IMHO, the theme of this century is making cheap, sustainable energy so ridiculously abundant that we'll be wondering what the hell we were doing before and how we managed without it. There are so many technological breakthroughs converging on making that happen that IMHO this is just going to happen. It's a question of when, not if. The timelines are uncertain, but not really. The author of this article is extrapolating a few trends over a time scale that is rather short. He could be wrong. Even by a factor 5. And it would still happen on a reasonable timeline. And I don't think he's going to be that far of the mark. 2030-2035 it will be RIP ice engines and fossil fuels. You'd be out of your mind to use anything else than dirt cheap electrons stored in dirt cheap batteries. At 50$ per kwh, it's a no brainer. At 5$/kwh, you'd have to be bat shit crazy to use anything else. That's 'only' a 10x improvement.
Assuming all innovation grinds to a halt in 2024 and that no technical progress will happen beyond 2024 seems like the naive point of view when there's so much happening that is well funded and seemingly on track to get some kind of results. The opposite view on this is of course that progress is a foregone conclusion. Some things will taper off and other things we haven't even thought off might pick up the slack. Between now and 2030, you can make a few educated guesses though. Which is what this author is doing.
Anyway, cheap, clean energy is transformative. Most of the major challenges right now are directly or indirectly bottle necked on energy. Making energy cheaper matters. 2x is nice. 10x is nicer. 100x is what we might actually see in a few decades. Anything in between would be transformative. Anything beyond that is hard to imagine but yet not unlikely. We might actually nail fusion at some point. Who knows? It might even become cheap to do it.
But we have a nice fusion plant that we orbit around beaming down orders of magnitude more energy than we actually need. We're learning how to harvest it using solar panels; a trick plants and trees have of course mastered ages ago. This article is about leveraging batteries for storage. The two things combined are a thing of beauty.
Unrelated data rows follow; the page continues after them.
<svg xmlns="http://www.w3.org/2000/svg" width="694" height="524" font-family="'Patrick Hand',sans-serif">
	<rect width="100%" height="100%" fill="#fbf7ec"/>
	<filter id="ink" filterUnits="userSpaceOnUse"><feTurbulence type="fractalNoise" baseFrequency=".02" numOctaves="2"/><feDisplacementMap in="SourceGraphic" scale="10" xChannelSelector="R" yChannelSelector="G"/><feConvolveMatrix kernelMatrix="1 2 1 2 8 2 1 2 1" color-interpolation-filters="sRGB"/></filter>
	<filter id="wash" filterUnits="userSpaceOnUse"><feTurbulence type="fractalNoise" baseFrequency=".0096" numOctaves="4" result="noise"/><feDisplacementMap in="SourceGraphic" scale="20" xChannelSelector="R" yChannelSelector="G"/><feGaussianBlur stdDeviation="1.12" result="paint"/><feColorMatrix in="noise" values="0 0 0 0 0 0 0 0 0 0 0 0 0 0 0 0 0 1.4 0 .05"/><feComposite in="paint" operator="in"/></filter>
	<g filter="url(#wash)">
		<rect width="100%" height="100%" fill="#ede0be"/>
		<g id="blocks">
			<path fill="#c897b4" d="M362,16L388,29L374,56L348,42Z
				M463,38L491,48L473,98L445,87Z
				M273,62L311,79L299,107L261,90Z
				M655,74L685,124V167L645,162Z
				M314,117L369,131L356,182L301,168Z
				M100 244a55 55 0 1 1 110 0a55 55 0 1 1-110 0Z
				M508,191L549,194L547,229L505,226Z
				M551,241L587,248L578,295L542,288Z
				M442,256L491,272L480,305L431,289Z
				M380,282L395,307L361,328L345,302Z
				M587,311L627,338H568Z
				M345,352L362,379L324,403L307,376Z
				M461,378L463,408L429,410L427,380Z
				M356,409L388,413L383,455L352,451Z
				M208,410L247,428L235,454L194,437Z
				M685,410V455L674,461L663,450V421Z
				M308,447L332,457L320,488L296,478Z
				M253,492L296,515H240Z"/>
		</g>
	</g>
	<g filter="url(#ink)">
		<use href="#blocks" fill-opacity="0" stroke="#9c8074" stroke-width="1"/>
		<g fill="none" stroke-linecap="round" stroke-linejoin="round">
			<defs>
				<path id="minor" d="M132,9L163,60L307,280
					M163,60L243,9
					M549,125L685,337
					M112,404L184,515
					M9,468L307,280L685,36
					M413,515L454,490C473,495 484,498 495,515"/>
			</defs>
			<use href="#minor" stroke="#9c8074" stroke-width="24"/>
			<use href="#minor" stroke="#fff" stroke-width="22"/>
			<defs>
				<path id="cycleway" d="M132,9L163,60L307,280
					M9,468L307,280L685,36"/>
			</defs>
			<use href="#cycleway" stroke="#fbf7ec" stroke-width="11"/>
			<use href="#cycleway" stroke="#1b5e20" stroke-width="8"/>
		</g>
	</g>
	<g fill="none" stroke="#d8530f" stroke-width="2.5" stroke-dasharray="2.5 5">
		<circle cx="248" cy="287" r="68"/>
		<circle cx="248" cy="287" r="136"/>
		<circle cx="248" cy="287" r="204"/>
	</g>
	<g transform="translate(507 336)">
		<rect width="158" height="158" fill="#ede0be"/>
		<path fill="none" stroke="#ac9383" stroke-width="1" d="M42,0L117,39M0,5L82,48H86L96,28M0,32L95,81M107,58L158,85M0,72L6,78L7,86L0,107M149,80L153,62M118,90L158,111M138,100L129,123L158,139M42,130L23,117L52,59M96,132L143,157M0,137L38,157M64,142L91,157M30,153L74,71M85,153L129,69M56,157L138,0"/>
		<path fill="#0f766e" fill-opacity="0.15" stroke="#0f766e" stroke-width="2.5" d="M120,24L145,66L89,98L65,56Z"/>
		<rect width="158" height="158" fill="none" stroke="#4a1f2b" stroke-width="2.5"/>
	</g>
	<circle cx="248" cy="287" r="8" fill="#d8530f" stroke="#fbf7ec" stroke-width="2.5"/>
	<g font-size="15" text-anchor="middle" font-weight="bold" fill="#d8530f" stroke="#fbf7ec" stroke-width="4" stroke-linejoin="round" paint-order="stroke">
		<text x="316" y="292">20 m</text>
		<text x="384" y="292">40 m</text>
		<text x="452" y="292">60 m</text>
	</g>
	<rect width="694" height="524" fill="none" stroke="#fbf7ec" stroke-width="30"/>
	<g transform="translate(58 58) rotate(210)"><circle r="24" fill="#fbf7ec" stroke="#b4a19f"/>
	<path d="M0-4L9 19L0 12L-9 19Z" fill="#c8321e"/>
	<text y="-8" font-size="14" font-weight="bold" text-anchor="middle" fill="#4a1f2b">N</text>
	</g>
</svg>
The point about sodium ion is that there are no exotic/scarce materials in there. The materials are cheap. And we're not going to run out of them. How many twh. of battery could we need. Tens, hunders, thousands? We only use about 25pwh per year worth of electricity right now. That number is going to go up of course. What would you do with 25000 twh of battery? Annual production is about to cross the 1twh/year. And most of these batteries last a few decades. 25pwh of charged batteries is a lot of power. And yet we might have that sitting around in a few decades.
Sometimes the technical details matter and projected scaling trends aren't an inevitability.